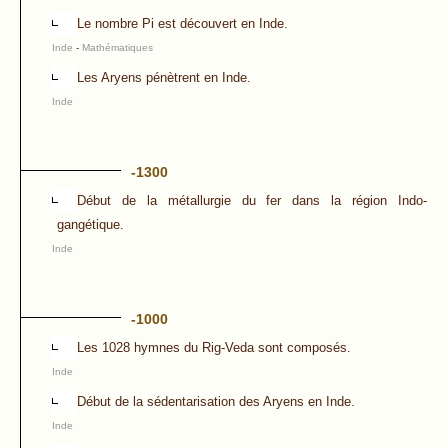
Le nombre Pi est découvert en Inde.
Inde
-
Mathématiques
Les Aryens pénètrent en Inde.
Inde
-1300
Début de la métallurgie du fer dans la région Indo-
gangétique.
Inde
-1000
Les 1028 hymnes du Rig-Veda sont composés.
Inde
Début de la sédentarisation des Aryens en Inde.
Inde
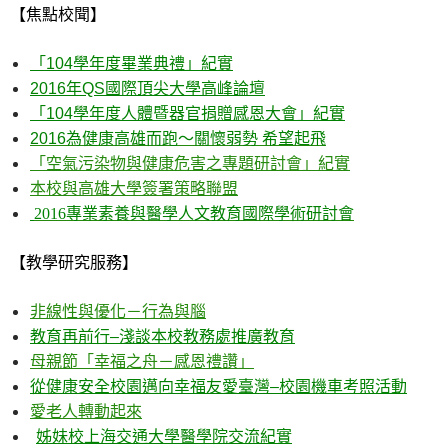
【焦點校聞】
「
104
學年度畢業典禮」紀實
2016
年
QS
國際頂尖大學高峰論壇
「
104
學年度人體暨器官捐贈感恩大會」紀實
2016
為健康高雄而跑～關懷弱勢 希望起飛
「空氣污染物與健康危害之專題研討會」紀實
本校與高雄大學簽署策略聯盟
2016
專業素養與醫學人文教育國際學術研討會
【教學研究服務】
非線性與優化－行為與腦
教育再前行
–
淺談本校教務處推廣教育
母親節「幸福之舟－感恩禮讚」
從健康安全校園邁向幸福友愛臺灣
–
校園機車考照活動
愛老人轉動起來
姊妹校上海交通大學醫學院交流紀實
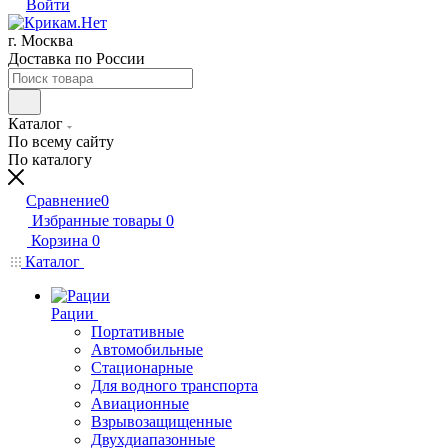
Войти
г. Москва
Доставка по России
Каталог
По всему сайту
По каталогу
Сравнение
0
Избранные товары
0
Корзина
0
Каталог
Рации
Портативные
Автомобильные
Стационарные
Для водного транспорта
Авиационные
Взрывозащищенные
Двухдиапазонные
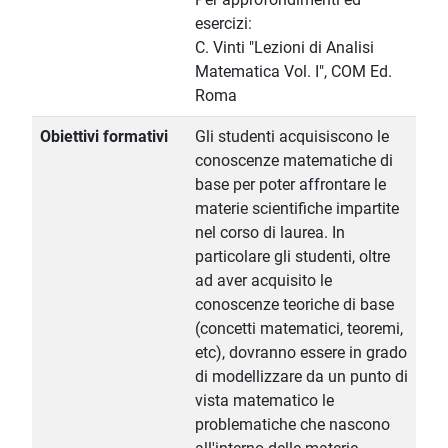
esercizi:
C. Vinti "Lezioni di Analisi
Matematica Vol. I", COM Ed.
Roma
Obiettivi formativi
Gli studenti acquisiscono le
conoscenze matematiche di
base per poter affrontare le
materie scientifiche impartite
nel corso di laurea. In
particolare gli studenti, oltre
ad aver acquisito le
conoscenze teoriche di base
(concetti matematici, teoremi,
etc), dovranno essere in grado
di modellizzare da un punto di
vista matematico le
problematiche che nascono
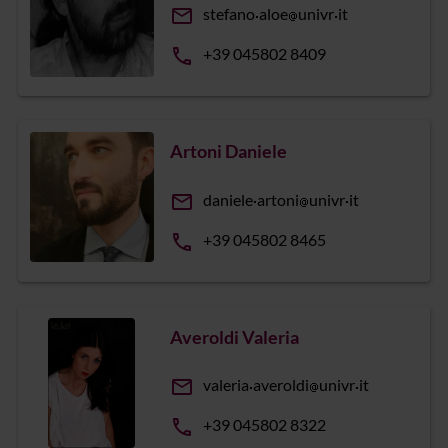
email
stefano
aloe
univr
it
phone
+39 045802 8409
Artoni Daniele
email
daniele
artoni
univr
it
phone
+39 045802 8465
Averoldi Valeria
email
valeria
averoldi
univr
it
phone
+39 045802 8322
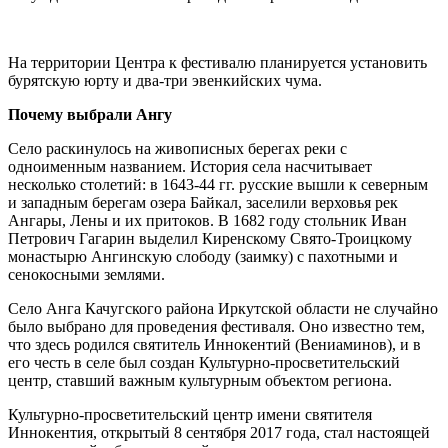
На территории Центра к фестивалю планируется установить
бурятскую юрту и два-три эвенкийских чума.
Почему выбрали Ангу
Село раскинулось на живописных берегах реки с
одноименным названием. История села насчитывает
несколько столетий: в 1643-44 гг. русские вышли к северным
и западным берегам озера Байкал, заселили верховья рек
Ангары, Лены и их притоков. В 1682 году стольник Иван
Петрович Гагарин выделил Киренскому Свято-Троицкому
монастырю Ангинскую слободу (заимку) с пахотными и
сенокосными землями.
Село Анга Качугского района Иркутской области не случайно
было выбрано для проведения фестиваля. Оно известно тем,
что здесь родился святитель Иннокентий (Вениаминов), и в
его честь в селе был создан Культурно-просветительский
центр, ставший важным культурным объектом региона.
Культурно-просветительский центр имени святителя
Иннокентия, открытый 8 сентября 2017 года, стал настоящей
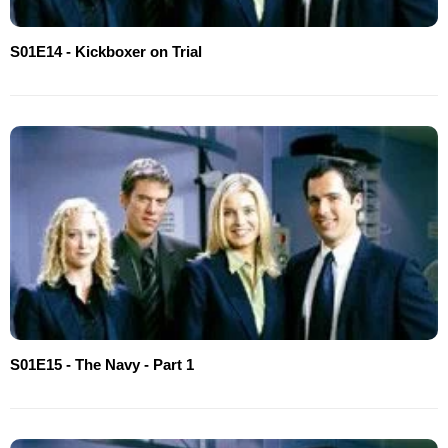
S01E14 - Kickboxer on Trial
S01E15 - The Navy - Part 1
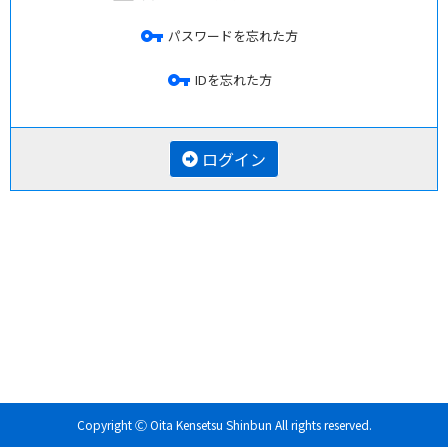
vpn_key
パスワードを忘れた方
vpn_key
IDを忘れた方
ログイン
Copyright Ⓒ Oita Kensetsu Shinbun All rights reserved.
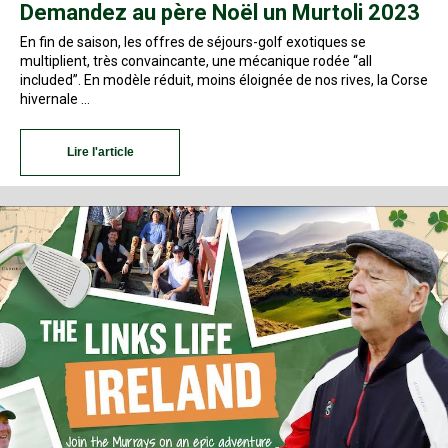
Demandez au père Noël un Murtoli 2023
En fin de saison, les offres de séjours-golf exotiques se
multiplient, très convaincante, une mécanique rodée “all
included”. En modèle réduit, moins éloignée de nos rives, la Corse
hivernale …
Lire l'article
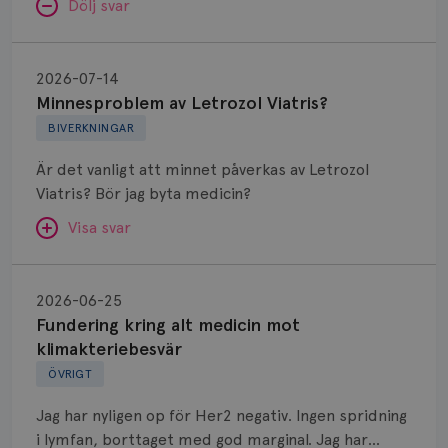
Dölj svar
Minnesproblem
av
2026-07-14
Letrozol
Minnesproblem av Letrozol Viatris?
Viatris?
BIVERKNINGAR
Är det vanligt att minnet påverkas av Letrozol
Viatris? Bör jag byta medicin?
Visa svar
Fundering
kring
SVAR:
2026-06-25
alt
Fundering kring alt medicin mot
Hej. Oavsett vilken hormonsänkande behandling
medicin
klimakteriebesvär
(men även cytostatika) man får så kan en del
mot
ÖVRIGT
uppleva negativ påverkan på minnet. Prata din
klimakteriebesvär
läkare och hör om ni kanske kan byta till annat
Jag har nyligen op för Her2 negativ. Ingen spridning
märke eller annan aromatashämmare. Det kan ofta
i lymfan, borttaget med god marginal. Jag har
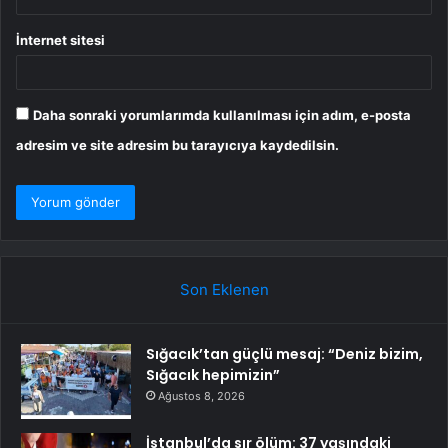
İnternet sitesi
Daha sonraki yorumlarımda kullanılması için adım, e-posta
adresim ve site adresim bu tarayıcıya kaydedilsin.
Son Eklenen
Sığacık’tan güçlü mesaj: “Deniz bizim,
Sığacık hepimizin”
Ağustos 8, 2026
İstanbul’da sır ölüm: 37 yaşındaki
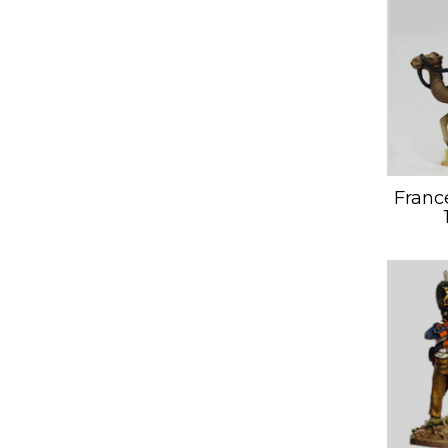
Franc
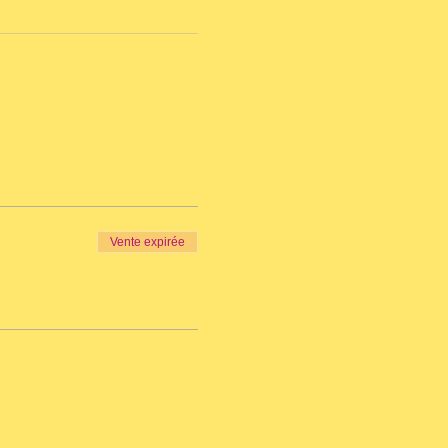
Vente expirée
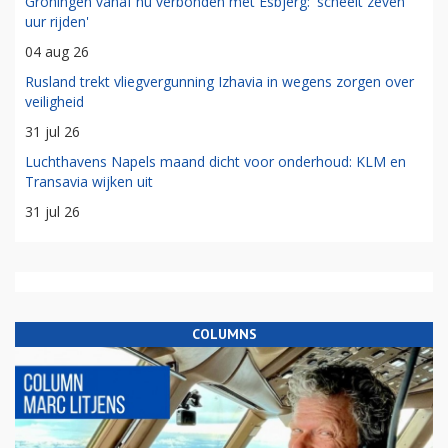
Groningen vanaf nu verbonden met Esbjerg: 'scheelt zeven
uur rijden'
04 aug 26
Rusland trekt vliegvergunning Izhavia in wegens zorgen over
veiligheid
31 jul 26
Luchthavens Napels maand dicht voor onderhoud: KLM en
Transavia wijken uit
31 jul 26
COLUMNS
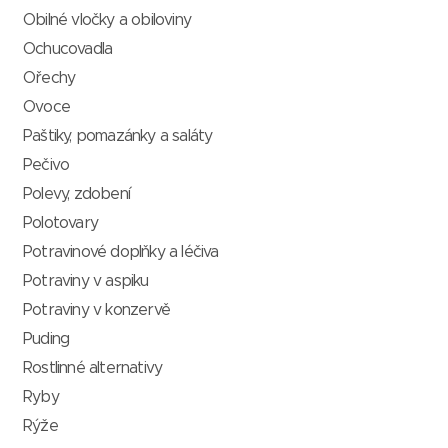
Obilné vločky a obiloviny
Ochucovadla
Ořechy
Ovoce
Paštiky, pomazánky a saláty
Pečivo
Polevy, zdobení
Polotovary
Potravinové doplňky a léčiva
Potraviny v aspiku
Potraviny v konzervě
Puding
Rostlinné alternativy
Ryby
Rýže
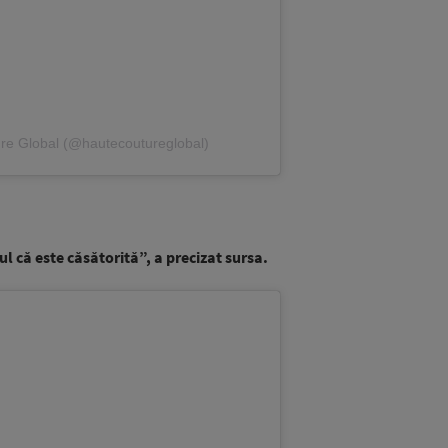
re Global (@hautecoutureglobal)
l că este căsătorită”, a precizat sursa.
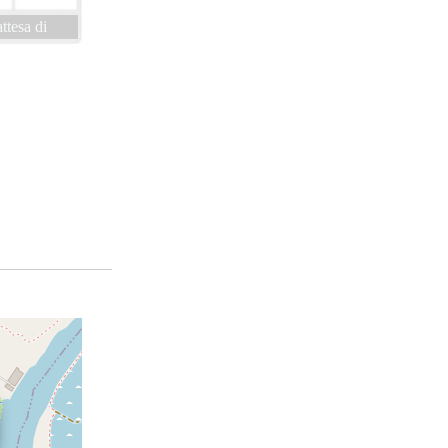
attesa di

### [What this task involves]
Reproduce verbatim the text read from every entry above, omitting the pictures themselves.

### [Answer box]
Le nombre Pi est découvert en Inde.
Inde
-
Mathématiques
Les Aryens pénètrent en Inde.
Inde
-1300
Début de la métallurgie du fer dans la région Indo-
gangétique.
Inde
-1000
Les 1028 hymnes du Rig-Veda sont composés.
Inde
Début de la sédentarisation des Aryens en Inde.
Inde
【焦點校聞】
「
104
學年度畢業典禮」紀實
2016
年
QS
國際頂尖大學高峰論壇
「
104
學年度人體暨器官捐贈感恩大會」紀實
2016
為健康高雄而跑～關懷弱勢 希望起飛
「空氣污染物與健康危害之專題研討會」紀實
本校與高雄大學簽署策略聯盟
2016
專業素養與醫學人文教育國際學術研討會
【教學研究服務】
非線性與優化－行為與腦
教育再前行
–
淺談本校教務處推廣教育
母親節「幸福之舟－感恩禮讚」
從健康安全校園邁向幸福友愛臺灣
–
校園機車考照活動
愛老人轉動起來
姊妹校上海交通大學醫學院交流紀實
Войти
г. Москва
Доставка по России
Каталог
По всему сайту
По каталогу
Сравнение
0
Избранные товары
0
Корзина
0
Каталог
Рации
Портативные
Автомобильные
Стационарные
Для водного транспорта
Авиационные
Взрывозащищенные
Двухдиапазонные
esercizi:
C. Vinti "Lezioni di Analisi
Matematica Vol. I", COM Ed.
Roma
Obiettivi formativi
Gli studenti acquisiscono le
conoscenze matematiche di
base per poter affrontare le
materie scientifiche impartite
nel corso di laurea. In
particolare gli studenti, oltre
ad aver acquisito le
conoscenze teoriche di base
(concetti matematici, teoremi,
etc), dovranno essere in grado
di modellizzare da un punto di
vista matematico le
problematiche che nascono
email
stefano
aloe
univr
it
phone
+39 045802 8409
Artoni Daniele
email
daniele
artoni
univr
it
phone
+39 045802 8465
Averoldi Valeria
email
valeria
averoldi
univr
it
phone
+39 045802 8322
На территории Центра к фестивалю планируется установить
бурятскую юрту и два-три эвенкийских чума.
Почему выбрали Ангу
Село раскинулось на живописных берегах реки с
одноименным названием. История села насчитывает
несколько столетий: в 1643-44 гг. русские вышли к северным
и западным берегам озера Байкал, заселили верховья рек
Ангары, Лены и их притоков. В 1682 году стольник Иван
Петрович Гагарин выделил Киренскому Свято-Троицкому
монастырю Ангинскую слободу (заимку) с пахотными и
сенокосными землями.
Село Анга Качугского района Иркутской области не случайно
было выбрано для проведения фестиваля. Оно известно тем,
что здесь родился святитель Иннокентий (Вениаминов), и в
его честь в селе был создан Культурно-просветительский
центр, ставший важным культурным объектом региона.
Культурно-просветительский центр имени святителя
Иннокентия, открытый 8 сентября 2017 года, стал настоящей
S01E14 - Kickboxer on Trial
S01E15 - The Navy - Part 1
vpn_key
パスワードを忘れた方
vpn_key
IDを忘れた方
ログイン
Copyright Ⓒ Oita Kensetsu Shinbun All rights reserved.
Demandez au père Noël un Murtoli 2023
En fin de saison, les offres de séjours-golf exotiques se
multiplient, très convaincante, une mécanique rodée “all
included”. En modèle réduit, moins éloignée de nos rives, la Corse
hivernale …
Lire l'article
Dölj svar
Minnesproblem
av
2026-07-14
Letrozol
Minnesproblem av Letrozol Viatris?
Viatris?
BIVERKNINGAR
Är det vanligt att minnet påverkas av Letrozol
Viatris? Bör jag byta medicin?
Visa svar
Fundering
kring
SVAR:
2026-06-25
alt
Fundering kring alt medicin mot
Hej. Oavsett vilken hormonsänkande behandling
medicin
klimakteriebesvär
(men även cytostatika) man får så kan en del
mot
ÖVRIGT
uppleva negativ påverkan på minnet. Prata din
klimakteriebesvär
läkare och hör om ni kanske kan byta till annat
Jag har nyligen op för Her2 negativ. Ingen spridning
märke eller annan aromatashämmare. Det kan ofta
i lymfan, borttaget med god marginal. Jag har
İnternet sitesi
Daha sonraki yorumlarımda kullanılması için adım, e-posta
adresim ve site adresim bu tarayıcıya kaydedilsin.
Son Eklenen
Sığacık’tan güçlü mesaj: “Deniz bizim,
Sığacık hepimizin”
Ağustos 8, 2026
İstanbul’da sır ölüm: 37 yaşındaki
Franc
Vente expirée
Groningen vanaf nu verbonden met Esbjerg: 'scheelt zeven
uur rijden'
04 aug 26
Rusland trekt vliegvergunning Izhavia in wegens zorgen over
veiligheid
31 jul 26
Luchthavens Napels maand dicht voor onderhoud: KLM en
Transavia wijken uit
31 jul 26
COLUMNS
Obilné vločky a obiloviny
Ochucovadla
Ořechy
Ovoce
Paštiky, pomazánky a saláty
Pečivo
Polevy, zdobení
Polotovary
Potravinové doplňky a léčiva
Potraviny v aspiku
Potraviny v konzervě
Puding
Rostlinné alternativy
Ryby
Rýže
re Global (@hautecoutureglobal)
l că este căsătorită”, a precizat sursa.
attesa di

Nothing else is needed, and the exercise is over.